Such has been the case; and it illustrates the necessity of appealing to cyclical averages for correct intelligence as to the healthiness of a population. To my mind the increased mortality of this year does not indicate any deterioration of the City in respect of sanitary matters under your control; it shows merely that the death-rate, which must be considered our present average for the City, is in truth higher than that which favourable circumstances, foreign to your jurisdiction, last year permitted us to attain.
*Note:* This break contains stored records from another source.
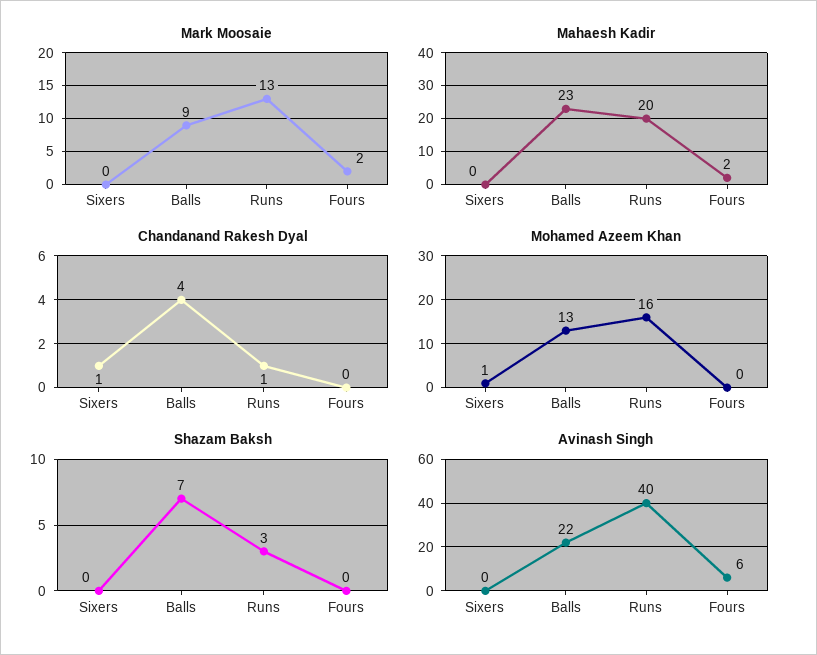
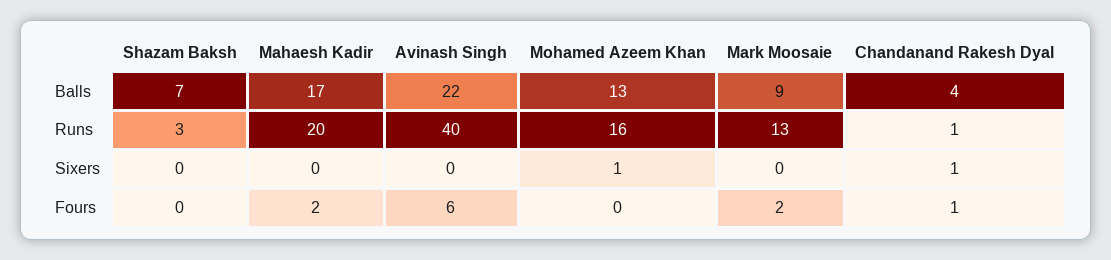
Mahaesh Kadir, Balls: 23 -> 17
Chandanand Rakesh Dyal, Fours: 0 -> 1

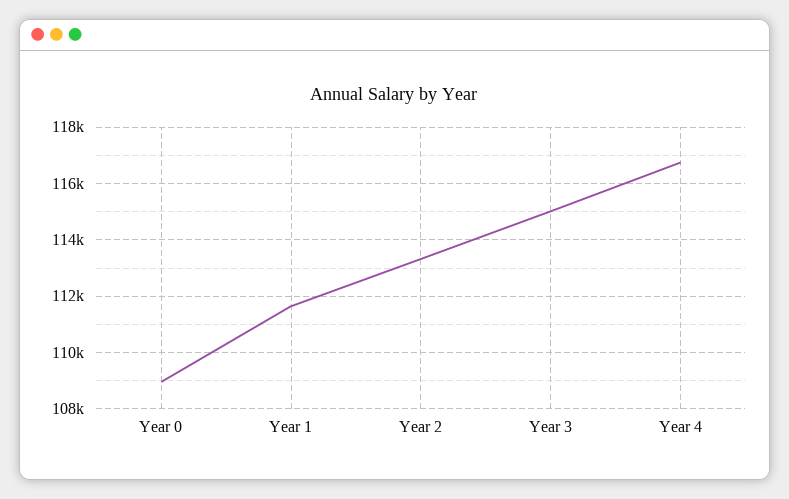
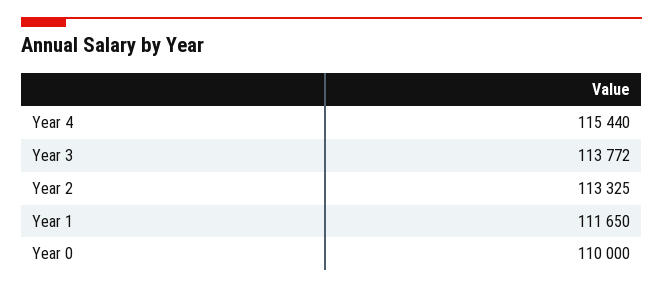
Year 0: 109000 -> 110000
Year 3: 115000 -> 113772
Year 4: 116750 -> 115440

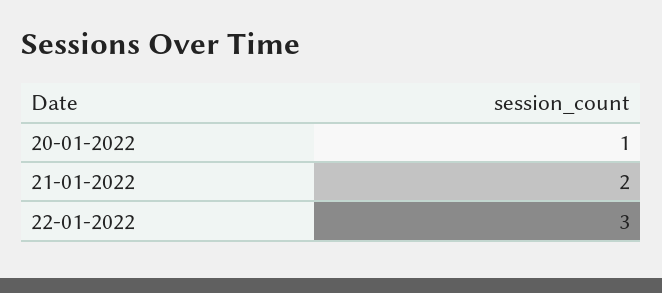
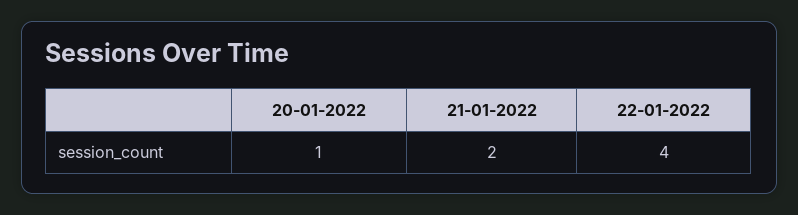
22-01-2022: 3 -> 4

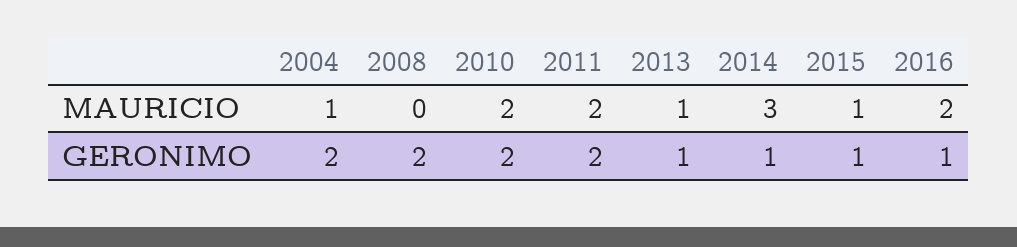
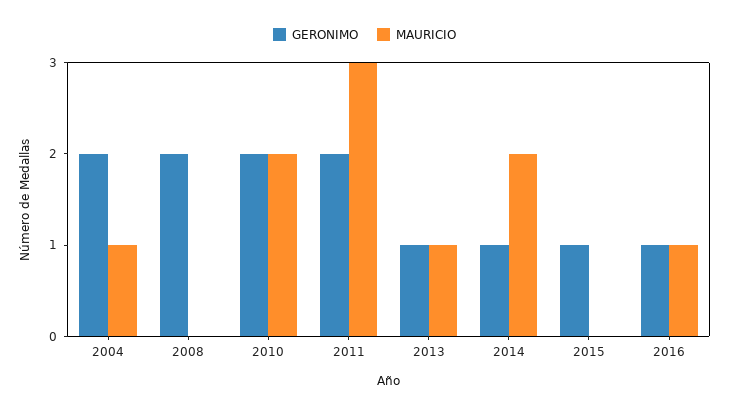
MAURICIO, 2011: 2 -> 3
MAURICIO, 2014: 3 -> 2
MAURICIO, 2015: 1 -> 0
MAURICIO, 2016: 2 -> 1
Looking to the total mortality of the last three years (the period for which I have had the honour of serving your Commission), I find that 9493 deaths have taken place; which, the mean population of the time being 129,922, gives an average rate of 24·35 deaths per thousand per annum. This accords very nearly with a death-rate (24·36) deduced from the septennial period 1838-44, during which (according to the Registrar-General) 22,127 deaths occurred in a population estimated at 129,739.[62]

[62] Since 1841, when the Census gave these figures, the limits of the West London Union have been slightly altered. The Inner Temple and Barnard’s Inn have been added to it, while part of St. Sepulchre’s parish has been taken away.

Assuming our City mortality to be accurately represented by these averages, I need not inform your Hon. Court that such a death-rate is unduly high. I have already, in previous Reports, laid before you the materials for measuring its excess,—materials which seem to show that our existing death-rate is nearly the double of that which better circumstances have elsewhere rendered attainable.[63]

[63] The death-rate to which I particularly refer in the text, and which I [cited] in my last year’s report, is that of a large district in Northumberland, numbering 27,628 inhabitants, where, during the seven years 1838-44, the mortality was at the rate of only 14 per thousand per annum; and even in this comparatively low proportion a very distinct share might still be called preventable deaths.

It is not to the City alone of metropolitan districts that this high mortality belongs. Unhappily it affects the entire Metropolis; and we may find other towns in England, and still more on the Continent, where the death-rate is higher than under your jurisdiction. Yet your Hon. Court will not doubt that the standard to be adopted for your estimate of healthiness ought to be the lowest known death-rate; that every avoidable death represents an evil to society; and that, if a mortality of 12, or 13, or 14 per thousand per annum can be reached for one mixed population, there is ample room for discontent among any other population, which finds itself doomed to perish at double the rate of the first.

3. In the third table[64] all the deaths of the last three years are enumerated in a form which may enable you to compare one year with another, and one sub-district with another, in respect of their several contributions to the total mortality.

[64] This information is now included in the Quinquennial Synopsis, [Appendix, No. II.]

4. In the fourth table[65] are classified, according to the ages at which they occurred, 9476[66] deaths of the last three years. This table is arranged in a manner to display its results—(1) for each year separately, and (2) for each Union separately, in order that you may observe what local or annual differences have obtained as to the ages of chief mortality. You will notice that in 3469 instances, nearly three-eighths of the whole, death has befallen children under five years old. Children at this age constitute about a tenth part of the population of the City. They accordingly die at about four times the rate which would fall to them as equal participators in the average mortality of the district. The [next table] will throw some light on this disproportionate excess of infant deaths.